Meet the Health TG Co-Convenors:
Laetitia Coles is a Research Fellow at the Queensland Brain Institute. As a mixed-methods applied sociologist, she leads the Workforces component of the Thriving Queensland Kids Brain Builders Initiative (https://qbi.uq.edu.au/brain-builders), and the project entitled Families in Focus: Amplifying the voices of children with disability and their families (https://child-health-research.centre.uq.edu.au/event/5632/families-focus) in collaboration with Queensland Children’s Hospital. She is committed to undertaking research that helps improve understandings of children’s care, educational, and clinical environments, with a specific focus on supporting those who care for and educate children. Dr Coles’ experience in multi-disciplinary research and in industry engagement underpins her strong track record in knowledge and research translation in both traditional and non-traditional research outputs.
Dr Coles completed her PhD in Sociology in 2020, looking at long work hours and fathers' engagement with children and caregiving – particularly focusing on the factors that facilitate participation in caregiving.
Miriam Dillon is in the final stages of her doctoral research at the School of Social Sciences, University of Queensland. Her research is positioned at the intersection of health sociology, sociology of emotions and physiotherapy, and explores distress in the care for people with chronic low back pain. Miriam is also an experienced physiotherapist, and is passionate about advocating for more integration of sociology perspectives into healthcare practice and research.

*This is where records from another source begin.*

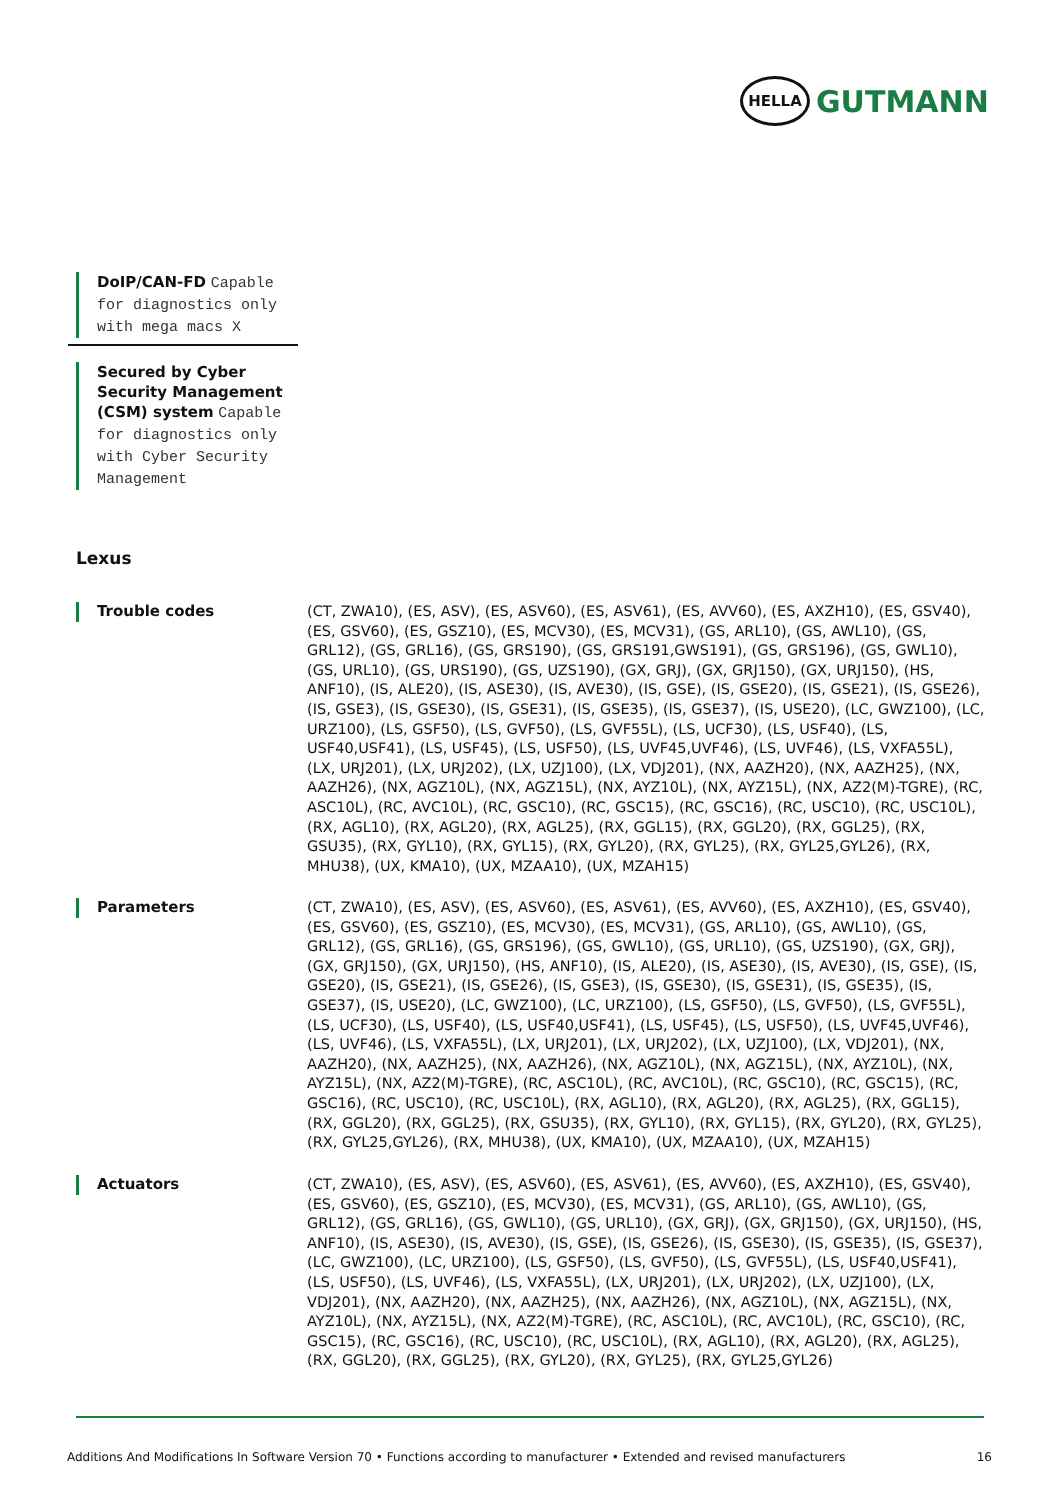HELLA
GUTMANN
DoIP/CAN-FD Capable for diagnostics only with mega macs X
Secured by Cyber Security Management (CSM) system Capable for diagnostics only with Cyber Security Management
Lexus
Trouble codes
(CT, ZWA10), (ES, ASV), (ES, ASV60), (ES, ASV61), (ES, AVV60), (ES, AXZH10), (ES, GSV40), (ES, GSV60), (ES, GSZ10), (ES, MCV30), (ES, MCV31), (GS, ARL10), (GS, AWL10), (GS, GRL12), (GS, GRL16), (GS, GRS190), (GS, GRS191,GWS191), (GS, GRS196), (GS, GWL10), (GS, URL10), (GS, URS190), (GS, UZS190), (GX, GRJ), (GX, GRJ150), (GX, URJ150), (HS, ANF10), (IS, ALE20), (IS, ASE30), (IS, AVE30), (IS, GSE), (IS, GSE20), (IS, GSE21), (IS, GSE26), (IS, GSE3), (IS, GSE30), (IS, GSE31), (IS, GSE35), (IS, GSE37), (IS, USE20), (LC, GWZ100), (LC, URZ100), (LS, GSF50), (LS, GVF50), (LS, GVF55L), (LS, UCF30), (LS, USF40), (LS, USF40,USF41), (LS, USF45), (LS, USF50), (LS, UVF45,UVF46), (LS, UVF46), (LS, VXFA55L), (LX, URJ201), (LX, URJ202), (LX, UZJ100), (LX, VDJ201), (NX, AAZH20), (NX, AAZH25), (NX, AAZH26), (NX, AGZ10L), (NX, AGZ15L), (NX, AYZ10L), (NX, AYZ15L), (NX, AZ2(M)-TGRE), (RC, ASC10L), (RC, AVC10L), (RC, GSC10), (RC, GSC15), (RC, GSC16), (RC, USC10), (RC, USC10L), (RX, AGL10), (RX, AGL20), (RX, AGL25), (RX, GGL15), (RX, GGL20), (RX, GGL25), (RX, GSU35), (RX, GYL10), (RX, GYL15), (RX, GYL20), (RX, GYL25), (RX, GYL25,GYL26), (RX, MHU38), (UX, KMA10), (UX, MZAA10), (UX, MZAH15)
Parameters
(CT, ZWA10), (ES, ASV), (ES, ASV60), (ES, ASV61), (ES, AVV60), (ES, AXZH10), (ES, GSV40), (ES, GSV60), (ES, GSZ10), (ES, MCV30), (ES, MCV31), (GS, ARL10), (GS, AWL10), (GS, GRL12), (GS, GRL16), (GS, GRS196), (GS, GWL10), (GS, URL10), (GS, UZS190), (GX, GRJ), (GX, GRJ150), (GX, URJ150), (HS, ANF10), (IS, ALE20), (IS, ASE30), (IS, AVE30), (IS, GSE), (IS, GSE20), (IS, GSE21), (IS, GSE26), (IS, GSE3), (IS, GSE30), (IS, GSE31), (IS, GSE35), (IS, GSE37), (IS, USE20), (LC, GWZ100), (LC, URZ100), (LS, GSF50), (LS, GVF50), (LS, GVF55L), (LS, UCF30), (LS, USF40), (LS, USF40,USF41), (LS, USF45), (LS, USF50), (LS, UVF45,UVF46), (LS, UVF46), (LS, VXFA55L), (LX, URJ201), (LX, URJ202), (LX, UZJ100), (LX, VDJ201), (NX, AAZH20), (NX, AAZH25), (NX, AAZH26), (NX, AGZ10L), (NX, AGZ15L), (NX, AYZ10L), (NX, AYZ15L), (NX, AZ2(M)-TGRE), (RC, ASC10L), (RC, AVC10L), (RC, GSC10), (RC, GSC15), (RC, GSC16), (RC, USC10), (RC, USC10L), (RX, AGL10), (RX, AGL20), (RX, AGL25), (RX, GGL15), (RX, GGL20), (RX, GGL25), (RX, GSU35), (RX, GYL10), (RX, GYL15), (RX, GYL20), (RX, GYL25), (RX, GYL25,GYL26), (RX, MHU38), (UX, KMA10), (UX, MZAA10), (UX, MZAH15)
Actuators
(CT, ZWA10), (ES, ASV), (ES, ASV60), (ES, ASV61), (ES, AVV60), (ES, AXZH10), (ES, GSV40), (ES, GSV60), (ES, GSZ10), (ES, MCV30), (ES, MCV31), (GS, ARL10), (GS, AWL10), (GS, GRL12), (GS, GRL16), (GS, GWL10), (GS, URL10), (GX, GRJ), (GX, GRJ150), (GX, URJ150), (HS, ANF10), (IS, ASE30), (IS, AVE30), (IS, GSE), (IS, GSE26), (IS, GSE30), (IS, GSE35), (IS, GSE37), (LC, GWZ100), (LC, URZ100), (LS, GSF50), (LS, GVF50), (LS, GVF55L), (LS, USF40,USF41), (LS, USF50), (LS, UVF46), (LS, VXFA55L), (LX, URJ201), (LX, URJ202), (LX, UZJ100), (LX, VDJ201), (NX, AAZH20), (NX, AAZH25), (NX, AAZH26), (NX, AGZ10L), (NX, AGZ15L), (NX, AYZ10L), (NX, AYZ15L), (NX, AZ2(M)-TGRE), (RC, ASC10L), (RC, AVC10L), (RC, GSC10), (RC, GSC15), (RC, GSC16), (RC, USC10), (RC, USC10L), (RX, AGL10), (RX, AGL20), (RX, AGL25), (RX, GGL20), (RX, GGL25), (RX, GYL20), (RX, GYL25), (RX, GYL25,GYL26)
Additions And Modifications In Software Version 70 • Functions according to manufacturer • Extended and revised manufacturers 16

Zhaoxi Zheng is a sociologist, thanatologist, and award-winning higher education educator. He is currently a postdoctoral research fellow at UNSW Sydney and co-director at SocioHealthLab at the University of Queensland. Zhaoxi’s expertise includes the sociologies of childhood, death and dying, and higher education. In his doctoral research, Zhaoxi uses child-led, art-based, and object-oriented post-qualitative methodologies to explore young children’s everyday realistic-and-imaginary encounters with death and dying. Zhaoxi’s contribution to sociological scholarship centres around his empirical, methodological, and philosophical innovations at the intersection of young children and death and dying. Seeking to queer knowledge production, Zhaoxi’s works are written, published, and performed in poetic, playful, and creative non-traditional academic styles.